(Excerpted text Opens)
The Monkey and the Coconuts

1. This first problem dates from the early 20th century. Five sailors find themselves washed ashore after a shipwreck. They realize they'll need food, so they spend all day gathering coconuts. Tired, they go to sleep, agreeing to divide the coconuts in the morning.

   One sailor wakes up in the night, and since he doesn't quite trust the others, he decides to take his share. He divides the coconuts into five piles. Finding one coconut left over, he gives it to a monkey watching nearby. He then hides his pile and pushes the remaining four piles into one large pile and goes back to sleep.

   Each of the other four sailors wakes up in the night and repeats the actions of the first sailor. After dividing the pile, each finds one extra coconut, which he gives to the monkey.
(Excerpted text Closes)
(Data records Opens)
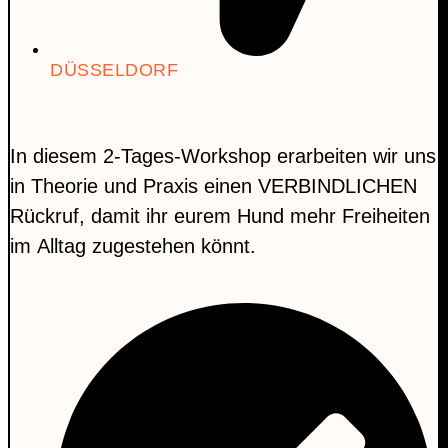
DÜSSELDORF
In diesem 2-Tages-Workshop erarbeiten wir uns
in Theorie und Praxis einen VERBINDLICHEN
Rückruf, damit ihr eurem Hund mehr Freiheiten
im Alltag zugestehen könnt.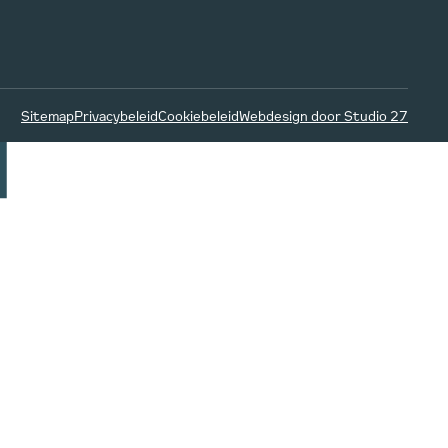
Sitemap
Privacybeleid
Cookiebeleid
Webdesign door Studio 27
(Data records Closes)
(Data records Opens)
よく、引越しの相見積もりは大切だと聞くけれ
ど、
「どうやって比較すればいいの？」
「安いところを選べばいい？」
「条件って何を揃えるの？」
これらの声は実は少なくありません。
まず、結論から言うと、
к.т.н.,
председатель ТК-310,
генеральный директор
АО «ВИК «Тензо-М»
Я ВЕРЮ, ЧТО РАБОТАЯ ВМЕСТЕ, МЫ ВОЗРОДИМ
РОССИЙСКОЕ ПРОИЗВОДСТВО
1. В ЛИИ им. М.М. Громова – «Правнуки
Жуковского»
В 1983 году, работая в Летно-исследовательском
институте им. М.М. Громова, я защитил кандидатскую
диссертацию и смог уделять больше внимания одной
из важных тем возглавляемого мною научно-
(Data records Closes)
== Your tasks ==
• 1. In the coconut puzzle, what does each sailor do with the one coconut left over after dividing the pile?
• 2. Print the coconut puzzle text between "The Monkey and" and "to the monkey.", inclusive.

== Answers below ==
• 1. He gives it to the monkey.

• 2.
The Monkey and the Coconuts

1. This first problem dates from the early 20th century. Five sailors find themselves washed ashore after a shipwreck. They realize they'll need food, so they spend all day gathering coconuts. Tired, they go to sleep, agreeing to divide the coconuts in the morning.

   One sailor wakes up in the night, and since he doesn't quite trust the others, he decides to take his share. He divides the coconuts into five piles. Finding one coconut left over, he gives it to a monkey watching nearby. He then hides his pile and pushes the remaining four piles into one large pile and goes back to sleep.

   Each of the other four sailors wakes up in the night and repeats the actions of the first sailor. After dividing the pile, each finds one extra coconut, which he gives to the monkey.